5 minutes with... Janthana Kaenprakhamroy, CEO, Tapoly

Kate Birch
3 min
Heading up Europe’s first on-demand insurance platform for the gig economy, Janthana Kaenprakhamroy is winning awards and leading with diversity

Founder and CEO of award-winning insurtech firm Tapoly, Janthana Kaenprakhamroy heads up Europe’s first on-demand insurance platform for the gig economy, winning industry awards, innovating in the digital insurance space, and leading with inclusivity.

Here, Business Chief talks to Janthana about her leadership style and skills. 

What do you do, in a nutshell?

I’m founder and CEO of Tapoly, a digital MGA providing a full stack of commercial lines insurance specifically for SMEs and freelancers, as well as a SaaS solution to connect insurers with their distribution partners. We build bespoke, end-to-end platforms encompassing the whole customer journey, but can also integrate our APIs within existing systems. We were proud to win Insurance Provider of the Year at the British Small Business Awards 2018 and receive silver in the Insurtech category at the Efma & Accenture Innovation in Insurance Awards 2019.

How would you describe your leadership style?

I try to be as inclusive a leader as possible.

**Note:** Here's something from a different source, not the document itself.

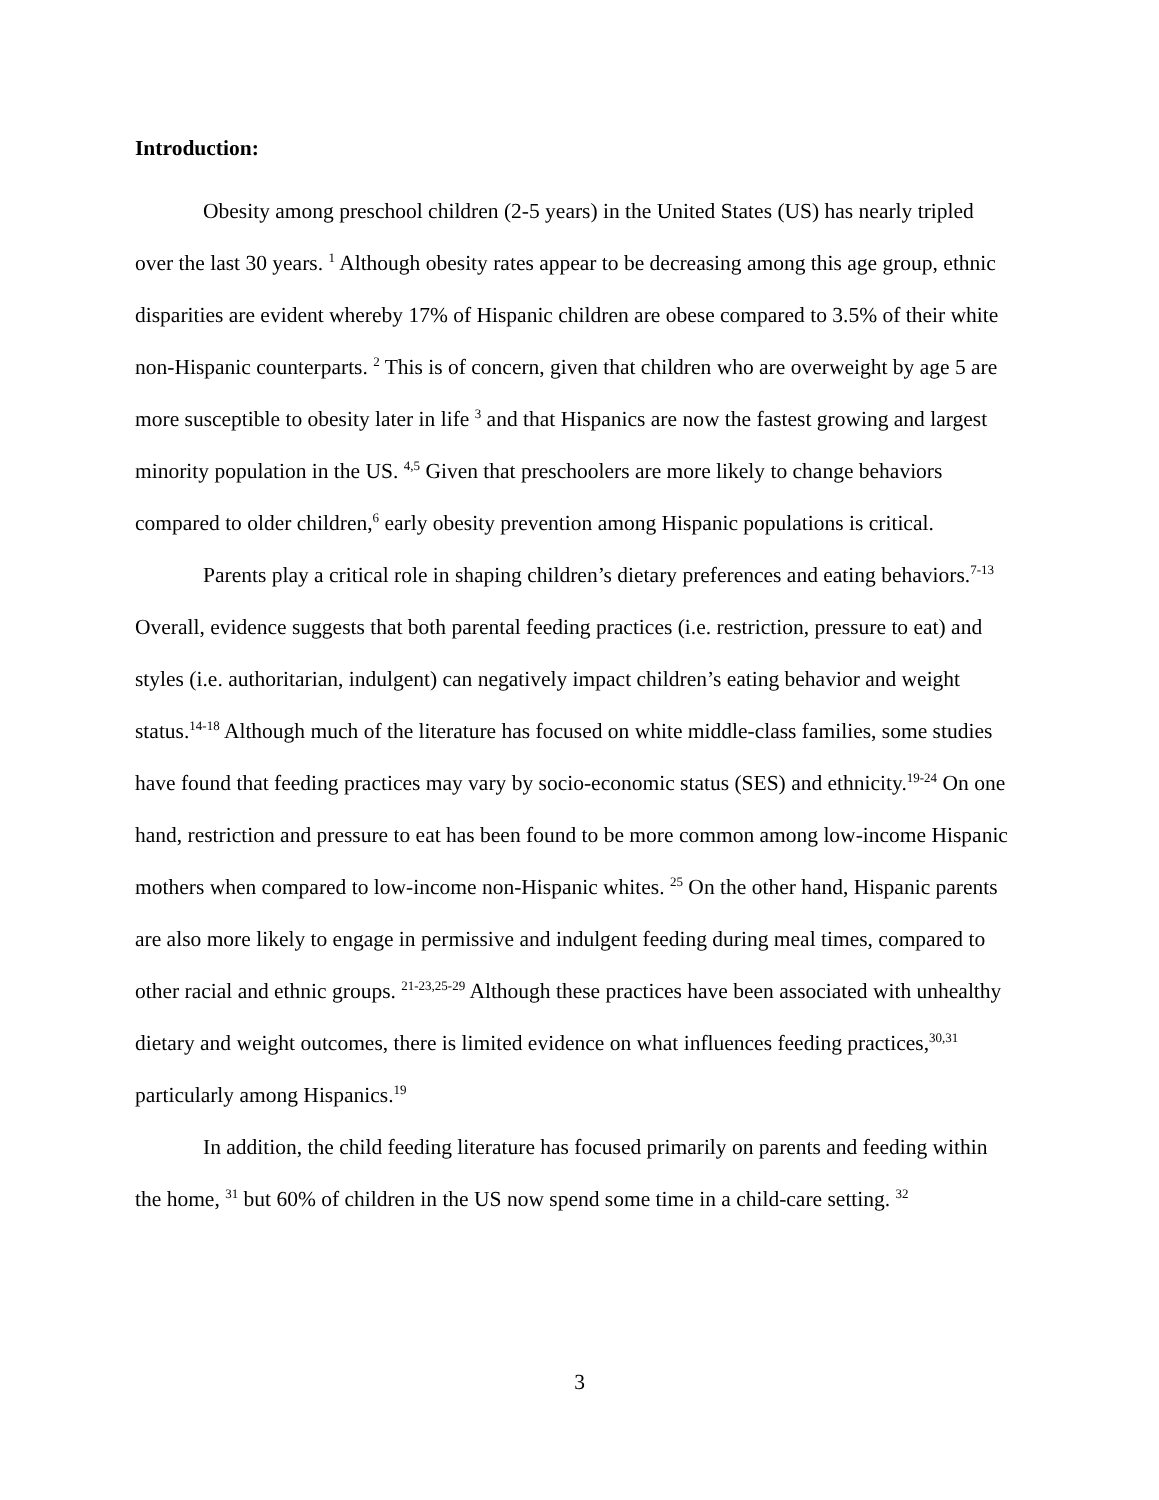Introduction:
Obesity among preschool children (2-5 years) in the United States (US) has nearly tripled over the last 30 years. <sup>1</sup> Although obesity rates appear to be decreasing among this age group, ethnic disparities are evident whereby 17% of Hispanic children are obese compared to 3.5% of their white non-Hispanic counterparts. <sup>2</sup> This is of concern, given that children who are overweight by age 5 are more susceptible to obesity later in life <sup>3</sup> and that Hispanics are now the fastest growing and largest minority population in the US. <sup>4,5</sup> Given that preschoolers are more likely to change behaviors compared to older children,<sup>6</sup> early obesity prevention among Hispanic populations is critical.
Parents play a critical role in shaping children’s dietary preferences and eating behaviors.<sup>7-13</sup> Overall, evidence suggests that both parental feeding practices (i.e. restriction, pressure to eat) and styles (i.e. authoritarian, indulgent) can negatively impact children’s eating behavior and weight status.<sup>14-18</sup> Although much of the literature has focused on white middle-class families, some studies have found that feeding practices may vary by socio-economic status (SES) and ethnicity.<sup>19-24</sup> On one hand, restriction and pressure to eat has been found to be more common among low-income Hispanic mothers when compared to low-income non-Hispanic whites. <sup>25</sup> On the other hand, Hispanic parents are also more likely to engage in permissive and indulgent feeding during meal times, compared to other racial and ethnic groups. <sup>21-23,25-29</sup> Although these practices have been associated with unhealthy dietary and weight outcomes, there is limited evidence on what influences feeding practices,<sup>30,31</sup> particularly among Hispanics.<sup>19</sup>
In addition, the child feeding literature has focused primarily on parents and feeding within the home, <sup>31</sup> but 60% of children in the US now spend some time in a child-care setting. <sup>32</sup>
3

I’m committed to creating space for everyone to shine. Many of the roles at Tapoly are performed by women and I speak at industry events to encourage more people to get involved in insurance/insurtech. Similarly, I always try to maintain a growth mindset. I think it’s important to retain values to support learning and development, like reliability, working hard and punctuality.

What’s the best leadership advice you’ve received?

Build your network and seek advice. As a leader, you need smart people around you to help you grow your business. It’s not about personally being the best, but being able to find resources and get help where needed.

How do you see leadership changing in a COVID world?

I think the pandemic has proven the importance of inclusive leadership so that everyone feels supported and valued. It’s also shown the importance of being flexible as a leader. We’ve had to remain adaptable to continue delivering high levels of customer service. This flexibility has also been important when supporting employees as everyone has had individual pressures to deal with during this time. Leaders should continue to embed this flexibility within their organisations moving forward.

They say ‘from every crisis comes opportunity’, what opportunities do you see?

The past year has been challenging, but it has also proven the importance of digital transformation in insurance. When working from home was required, it was much harder for insurers to adjust who had not embedded technology within their operating processes because they did not have data stored in the cloud and it caused communication delays with concerned customers at a time when this communication should have been a priority, which ultimately impacts the level of customer satisfaction. This demonstrates the importance of what we are trying to achieve at Tapoly in driving digitalisation in insurance and making communication between insurers and distribution partners seamless. 

What advice would you give to your younger self just starting out in the industry?

Start sooner, don’t be afraid to take (calculated) risks and make sure you raise enough money to get you through the initial seed stage.